Exercise 1. Duplicate the passage of the text on cutting down Linux logging from "To minimize the" to "the server block.".
Exercise 2. In the text on cutting down Linux logging, what does Shadowsocks log when it runs with the -v flag?

Excerpt provided.
--------------------------------------------------

By default Linux systems log very extensively for all the services running. In general we should not stop the logging service altogether. Though it’s possible by invoking the command service rsyslog stop [in this article we are mostly discussing about Ubuntu]. Lot of services may depend on this, as this is one of the core services of the OS.

But we can stop this logging altogether, keeping the rsyslog service running. Open the file /etc/rsyslog.conf and comment the line $IncludeConfig /etc/rsyslog.d/*.conf. Restart the service by service rsyslog restart or systemctl restart rsyslog. Check the status whether it’s running service rsyslog status. journal may show complain from rsyslog that, it has not found any viable configurations to log. That’s okay.

Another service for logging and therefore responsible for filling disk is journalctl. For this look for the services that are running. For systemd the services resides, if not otherwised customised in /etc/systemd/system. We can check those files if they contains any command for potential logging. In my case I run Shadowsocks to create secure proxy. I’ve configured this with the help of the documents from linode. But in the script for running Shadowsocks as service, they have started and stopped the service with -v flag. With this flag, Shadowsocks logs each and every connections, that are being made through it. It kind of objects the purpose of using Shadowsocks. Moreover increases the log. Anyways it’s better to have it without the verbose flag.

ExecStart=/usr/local/bin/ss-server -c /etc/shadowsocks/shadowsocks.json -a shadowsocks -v start
ExecStop=/usr/local/bin/ss-server -c /etc/shadowsocks/shadowsocks.json -a shadowsocks -v stop

Also it would be best if nothing comes out of start and stop. So let’s dump all to /dev/null. So the commands would be,

ExecStart=/usr/local/bin/ss-server -c /etc/shadowsocks/shadowsocks.json -a shadowsocks start > /dev/null
ExecStop=/usr/local/bin/ss-server -c /etc/shadowsocks/shadowsocks.json -a shadowsocks stop > /dev/null

To minimize the logs from journalctl, it’s very helpful to run a cron daily with the following script.

#!/bin/bash

/bin/journalctl --vacuum-time=1d
# it's possible to ommit the following line, if one log is manageable for the system disk spce
/bin/journalctl --vacuum-size=20M

Save the file in the home directory, add execution permission by chmod +x clear_logs.sh and set the cron with crontab -e. And add one line like 0 22 * * * /root/cron_Jobs/clearlogs.sh. It would run the file once at 10PM.

Another source of logs are from web servers. For Nginx we can stop the logging by adding the following lines to the server block.

access_log off;
error_log off;

By convention the services stores the log files inside the directory /var/log. Sometimes it’s helpful to check the sizes of the directories inside this. To have consolidated size of a directory use du -sh <directory_name>. To see the running log for a file, suppose /var/log/syslog use tail -f /var/log/syslog. And to see the available disk space of the system df -h.

--------------------------------------------------

Entries supplied.
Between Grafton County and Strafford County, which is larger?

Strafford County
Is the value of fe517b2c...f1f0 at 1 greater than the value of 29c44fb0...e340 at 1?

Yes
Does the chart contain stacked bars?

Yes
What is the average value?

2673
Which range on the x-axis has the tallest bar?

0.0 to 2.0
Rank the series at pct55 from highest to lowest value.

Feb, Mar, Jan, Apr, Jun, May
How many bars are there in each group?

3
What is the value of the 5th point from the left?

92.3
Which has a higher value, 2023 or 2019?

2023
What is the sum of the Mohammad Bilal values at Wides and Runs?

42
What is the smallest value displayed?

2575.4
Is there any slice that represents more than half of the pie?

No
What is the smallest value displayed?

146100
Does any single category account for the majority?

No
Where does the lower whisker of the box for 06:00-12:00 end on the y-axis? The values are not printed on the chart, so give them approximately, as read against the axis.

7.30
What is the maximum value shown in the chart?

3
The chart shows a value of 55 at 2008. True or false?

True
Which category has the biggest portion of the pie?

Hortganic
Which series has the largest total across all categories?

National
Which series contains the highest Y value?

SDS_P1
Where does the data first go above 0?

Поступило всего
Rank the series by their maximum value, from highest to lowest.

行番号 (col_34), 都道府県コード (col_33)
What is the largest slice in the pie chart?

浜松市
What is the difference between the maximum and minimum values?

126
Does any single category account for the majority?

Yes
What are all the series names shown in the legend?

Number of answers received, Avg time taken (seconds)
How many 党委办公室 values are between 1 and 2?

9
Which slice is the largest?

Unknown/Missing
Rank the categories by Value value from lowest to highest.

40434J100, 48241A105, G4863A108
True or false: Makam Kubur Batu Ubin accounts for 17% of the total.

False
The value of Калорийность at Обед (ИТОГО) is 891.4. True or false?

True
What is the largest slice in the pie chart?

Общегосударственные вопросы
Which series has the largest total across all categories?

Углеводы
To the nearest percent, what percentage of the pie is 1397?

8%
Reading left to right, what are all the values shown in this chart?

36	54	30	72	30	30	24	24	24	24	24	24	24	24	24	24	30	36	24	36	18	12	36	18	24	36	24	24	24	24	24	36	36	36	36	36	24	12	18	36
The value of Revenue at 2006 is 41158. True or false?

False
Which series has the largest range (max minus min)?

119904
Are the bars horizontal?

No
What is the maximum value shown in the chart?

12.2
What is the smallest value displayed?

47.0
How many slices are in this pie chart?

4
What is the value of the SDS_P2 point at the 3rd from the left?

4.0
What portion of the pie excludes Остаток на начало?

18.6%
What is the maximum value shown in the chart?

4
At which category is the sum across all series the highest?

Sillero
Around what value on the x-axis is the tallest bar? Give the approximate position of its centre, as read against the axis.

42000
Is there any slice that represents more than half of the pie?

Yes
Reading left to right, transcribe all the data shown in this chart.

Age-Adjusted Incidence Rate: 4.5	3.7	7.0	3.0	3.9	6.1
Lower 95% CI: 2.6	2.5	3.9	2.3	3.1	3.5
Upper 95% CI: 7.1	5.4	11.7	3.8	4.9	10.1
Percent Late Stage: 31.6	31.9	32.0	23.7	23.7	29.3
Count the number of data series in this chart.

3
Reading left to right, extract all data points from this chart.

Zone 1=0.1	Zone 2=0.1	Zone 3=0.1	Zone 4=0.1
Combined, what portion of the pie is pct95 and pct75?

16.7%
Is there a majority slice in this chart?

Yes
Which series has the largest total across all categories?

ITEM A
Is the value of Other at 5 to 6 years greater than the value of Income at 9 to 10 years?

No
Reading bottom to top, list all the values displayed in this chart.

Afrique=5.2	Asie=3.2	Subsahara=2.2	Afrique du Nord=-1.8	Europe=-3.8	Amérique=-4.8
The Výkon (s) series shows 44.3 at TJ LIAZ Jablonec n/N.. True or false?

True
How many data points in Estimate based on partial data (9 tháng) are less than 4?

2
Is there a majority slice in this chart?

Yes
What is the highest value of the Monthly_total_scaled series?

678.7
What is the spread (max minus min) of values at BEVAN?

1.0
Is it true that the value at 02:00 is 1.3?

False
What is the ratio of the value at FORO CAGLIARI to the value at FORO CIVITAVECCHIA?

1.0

--------------------------------------------------

Exercise result 1.
To minimize the logs from journalctl, it’s very helpful to run a cron daily with the following script.

#!/bin/bash

/bin/journalctl --vacuum-time=1d
# it's possible to ommit the following line, if one log is manageable for the system disk spce
/bin/journalctl --vacuum-size=20M

Save the file in the home directory, add execution permission by chmod +x clear_logs.sh and set the cron with crontab -e. And add one line like 0 22 * * * /root/cron_Jobs/clearlogs.sh. It would run the file once at 10PM.

Another source of logs are from web servers. For Nginx we can stop the logging by adding the following lines to the server block.

Exercise result 2. It logs each and every connection made through it.